No dia 8 de maio, marcando o aniversário da segunda chacina na Favela Nova Brasília, no Complexo do Alemão, no Rio de Janeiro, o Instituto de Estudos da Religião (Iser) e o Centro pela Justiça e o Direito Internacional (Cejil) apresentam o sumário executivo do Caso Favela Nova Brasília. Esses eventos trágicos, que ocorreram em outubro de 1994 e maio de 1995, resultaram na morte de 13 pessoas em cada ocasião.
Contexto das Chacinas
As chacinas, realizadas pela Polícia Civil, evidenciam uma grave questão de violência institucional. A primeira chacina, que aconteceu em 18 de outubro de 1994, foi uma resposta a um ataque a uma delegacia, onde um policial foi ferido. Em represália, uma operação policial levou à morte de diversos moradores, muitos dos quais não tinham antecedentes criminais.
A segunda chacina ocorreu em 8 de maio de 1995, sob o pretexto de uma operação contra o tráfico de drogas. Durante a ação, oito pessoas, incluindo menores, foram mortas enquanto se refugiaram em uma casa, após se entregarem. Os casos foram arquivados pela Justiça, alegando resistência à prisão.
Repercussões e Denúncias
Comemorando 31 anos da primeira chacina, o sumário apresentado por Iser e Cejil traz à tona a análise de uma sentença da Corte Interamericana de Direitos Humanos, destacando o descumprimento das decisões internacionais. O documento não apenas critica a política de segurança pública no Rio de Janeiro, mas também denuncia a contínua violência contra as comunidades marginalizadas.
O Luto Interrompido
O relatório ressalta que os mais de 30 anos de luta dos familiares das vítimas representam um profundo luto, marcado pela negligência do Estado em reconhecer a dor e a perda. O direito ao luto é um aspecto essencial da dignidade humana, que tem sido sistematicamente desconsiderado.

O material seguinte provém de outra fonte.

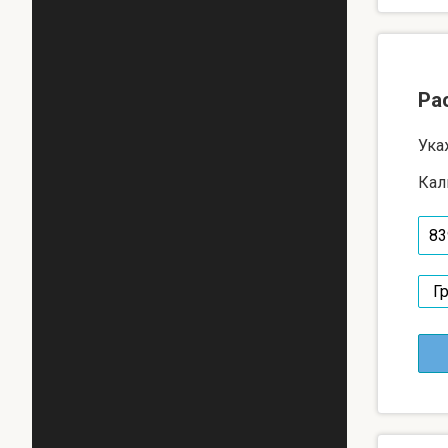
Ра
Ука
Кал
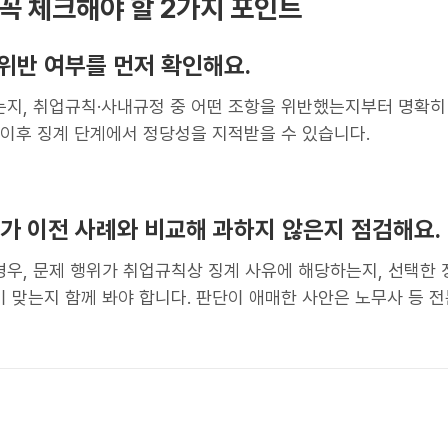
시 꼭 체크해야 할 2가지 포인트
 위반 여부를 먼저 확인해요.
는지, 취업규칙·사내규정 중 어떤 조항을 위반했는지부터 명확히
 이후 징계 단계에서 정당성을 지적받을 수 있습니다.
위가 이전 사례와 비교해 과하지 않은지 점검해요.
경우, 문제 행위가 취업규칙상 징계 사유에 해당하는지, 선택한 
 맞는지 함께 봐야 합니다. 판단이 애매한 사안은 노무사 등 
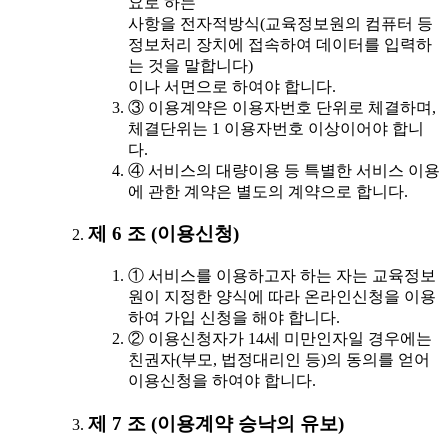
요로 하는
사항을 전자적방식(교육정보원의 컴퓨터 등
정보처리 장치에 접속하여 데이터를 입력하
는 것을 말합니다)
이나 서면으로 하여야 합니다.
③ 이용계약은 이용자번호 단위로 체결하며,
체결단위는 1 이용자번호 이상이어야 합니
다.
④ 서비스의 대량이용 등 특별한 서비스 이용
에 관한 계약은 별도의 계약으로 합니다.
제 6 조 (이용신청)
① 서비스를 이용하고자 하는 자는 교육정보
원이 지정한 양식에 따라 온라인신청을 이용
하여 가입 신청을 해야 합니다.
② 이용신청자가 14세 미만인자일 경우에는
친권자(부모, 법정대리인 등)의 동의를 얻어
이용신청을 하여야 합니다.
제 7 조 (이용계약 승낙의 유보)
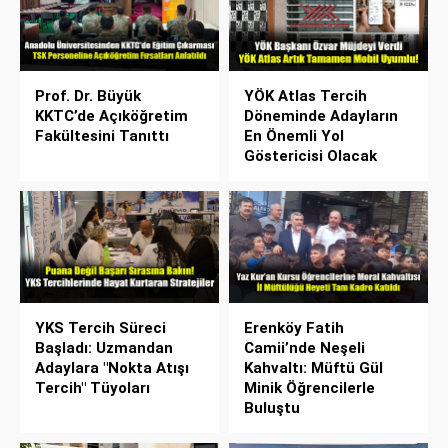
Prof. Dr. Büyük
YÖK Atlas Tercih
KKTC’de Açıköğretim
Döneminde Adayların
Fakültesini Tanıttı
En Önemli Yol
Göstericisi Olacak
YKS Tercih Süreci
Erenköy Fatih
Başladı: Uzmandan
Camii’nde Neşeli
Adaylara "Nokta Atışı
Kahvaltı: Müftü Gül
Tercih" Tüyoları
Minik Öğrencilerle
Buluştu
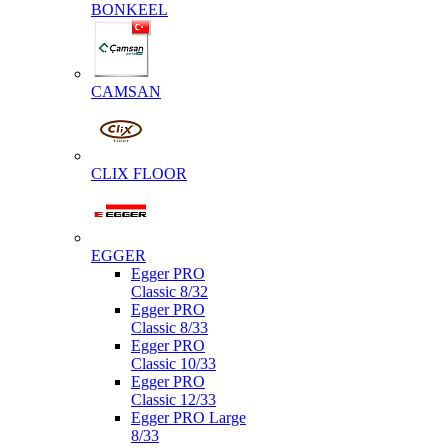
BONKEEL
CAMSAN
CLIX FLOOR
EGGER
Egger PRO
Classic 8/32
Egger PRO
Classic 8/33
Egger PRO
Classic 10/33
Egger PRO
Classic 12/33
Egger PRO Large
8/33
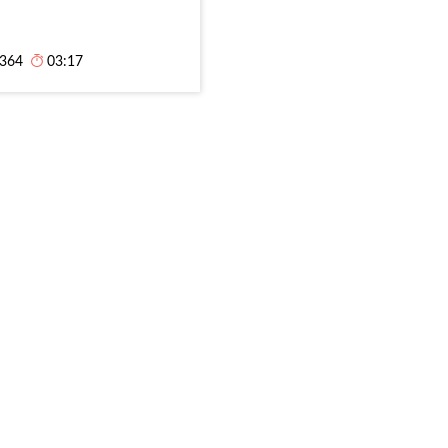
,364
03:17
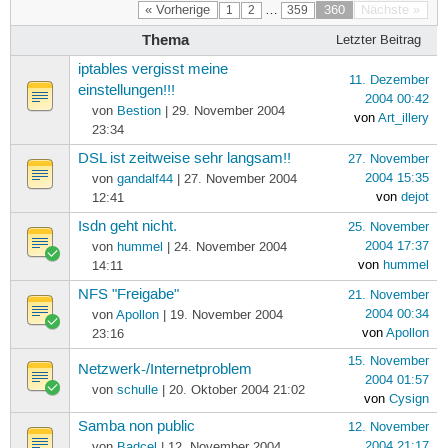
« Vorherige
…
360
Nächste »
1
2
359
Thema
Letzter Beitrag
iptables vergisst meine
11. Dezember
einstellungen!!!
2004 00:42
von
Bestion
| 29. November 2004
von
Art_illery
23:34
DSL ist zeitweise sehr langsam!!
27. November
2004 15:35
von
gandalf44
| 27. November 2004
von
dejot
12:41
Isdn geht nicht.
25. November
2004 17:37
von
hummel
| 24. November 2004
von
hummel
14:11
NFS "Freigabe"
21. November
2004 00:34
von
Apollon
| 19. November 2004
von
Apollon
23:16
15. November
Netzwerk-/Internetproblem
2004 01:57
von
schulle
| 20. Oktober 2004 21:02
von
Cysign
Samba non public
12. November
2004 21:17
von
Badcel
| 12. November 2004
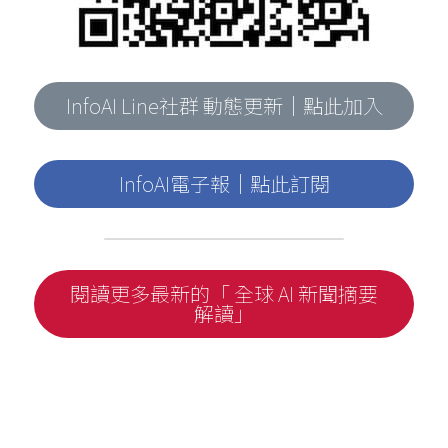
InfoAI Line社群 動態更新｜點此加入
InfoAI電子報｜點此訂閱
閱讀更多最新的「 全球 AI 新聞摘要
解讀」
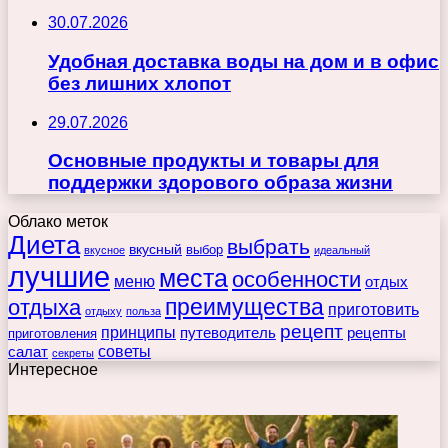
30.07.2026
Удобная доставка воды на дом и в офис
без лишних хлопот
29.07.2026
Основные продукты и товары для
поддержки здорового образа жизни
Облако меток
Диета
выбрать
вкусный
выбор
вкусное
идеальный
лучшие
места
особенности
меню
отдых
преимущества
отдыха
приготовить
отдыху
польза
рецепт
принципы
путеводитель
рецепты
приготовления
советы
салат
секреты
Интересное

Caminhos para a Justiça e a Coesão Social
O documento enfatiza a necessidade de um projeto democrático que promova a cura de feridas sociais. É imperativo interromper práticas violentas e garantir a construção de um futuro mais justo. O coordenador da área de Direitos e Sistemas de Justiça do Iser, Lucas Matos, destacou que a violência de Estado é uma característica marcante da democracia brasileira, especialmente contra a população negra e periférica.
Matos também sublinhou a importância de desenvolver um plano de redução da letalidade policial e de estabelecer métricas de monitoramento pela sociedade civil. Essa abordagem é fundamental para enfrentar o genocídio em curso e garantir que a política de segurança pública respeite os direitos humanos.
Conclusão
O sumário do Caso Favela Nova Brasília serve como um alerta sobre as consequências da violência institucional e a necessidade urgente de mudanças nas políticas de segurança pública. A luta por justiça e reconhecimento das vítimas deve continuar, promovendo um diálogo que busque a reparação e a construção de uma sociedade mais equitativa.